Lay out every line of the rows below as a numbered list, skipping any blank lines.

* **Collected data**:

↓

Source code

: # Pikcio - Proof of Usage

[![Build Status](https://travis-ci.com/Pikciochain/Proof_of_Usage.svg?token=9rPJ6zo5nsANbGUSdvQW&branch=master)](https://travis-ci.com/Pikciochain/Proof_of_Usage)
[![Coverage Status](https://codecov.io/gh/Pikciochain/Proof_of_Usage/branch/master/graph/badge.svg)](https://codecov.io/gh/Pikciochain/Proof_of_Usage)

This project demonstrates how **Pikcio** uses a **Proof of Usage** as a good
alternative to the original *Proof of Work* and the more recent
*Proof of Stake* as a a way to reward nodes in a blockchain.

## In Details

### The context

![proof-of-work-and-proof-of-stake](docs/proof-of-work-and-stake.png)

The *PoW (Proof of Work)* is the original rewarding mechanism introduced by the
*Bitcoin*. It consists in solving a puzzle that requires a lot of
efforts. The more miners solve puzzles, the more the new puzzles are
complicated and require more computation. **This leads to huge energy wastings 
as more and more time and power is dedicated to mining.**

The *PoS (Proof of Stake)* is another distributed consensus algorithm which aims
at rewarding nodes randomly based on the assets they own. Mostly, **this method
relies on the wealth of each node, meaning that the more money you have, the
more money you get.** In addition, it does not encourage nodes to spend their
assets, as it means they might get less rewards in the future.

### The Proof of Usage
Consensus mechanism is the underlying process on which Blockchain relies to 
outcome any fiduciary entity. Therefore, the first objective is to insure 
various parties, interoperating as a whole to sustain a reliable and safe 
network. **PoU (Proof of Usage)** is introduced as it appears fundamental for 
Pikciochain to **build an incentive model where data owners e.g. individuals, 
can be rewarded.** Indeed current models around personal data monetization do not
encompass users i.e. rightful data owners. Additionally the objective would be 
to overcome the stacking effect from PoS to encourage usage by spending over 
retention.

↑

* **Result of the exercise**:
1. Source code
2. : # Pikcio - Proof of Usage
3. [![Build Status](https://travis-ci.com/Pikciochain/Proof_of_Usage.svg?token=9rPJ6zo5nsANbGUSdvQW&branch=master)](https://travis-ci.com/Pikciochain/Proof_of_Usage)
4. [![Coverage Status](https://codecov.io/gh/Pikciochain/Proof_of_Usage/branch/master/graph/badge.svg)](https://codecov.io/gh/Pikciochain/Proof_of_Usage)
5. This project demonstrates how **Pikcio** uses a **Proof of Usage** as a good
6. alternative to the original *Proof of Work* and the more recent
7. *Proof of Stake* as a a way to reward nodes in a blockchain.
8. ## In Details
9. ### The context
10. ![proof-of-work-and-proof-of-stake](docs/proof-of-work-and-stake.png)
11. The *PoW (Proof of Work)* is the original rewarding mechanism introduced by the
12. *Bitcoin*. It consists in solving a puzzle that requires a lot of
13. efforts. The more miners solve puzzles, the more the new puzzles are
14. complicated and require more computation. **This leads to huge energy wastings 
15. as more and more time and power is dedicated to mining.**
16. The *PoS (Proof of Stake)* is another distributed consensus algorithm which aims
17. at rewarding nodes randomly based on the assets they own. Mostly, **this method
18. relies on the wealth of each node, meaning that the more money you have, the
19. more money you get.** In addition, it does not encourage nodes to spend their
20. assets, as it means they might get less rewards in the future.
21. ### The Proof of Usage
22. Consensus mechanism is the underlying process on which Blockchain relies to 
23. outcome any fiduciary entity. Therefore, the first objective is to insure 
24. various parties, interoperating as a whole to sustain a reliable and safe 
25. network. **PoU (Proof of Usage)** is introduced as it appears fundamental for 
26. Pikciochain to **build an incentive model where data owners e.g. individuals, 
27. can be rewarded.** Indeed current models around personal data monetization do not
28. encompass users i.e. rightful data owners. Additionally the objective would be 
29. to overcome the stacking effect from PoS to encourage usage by spending over 
30. retention.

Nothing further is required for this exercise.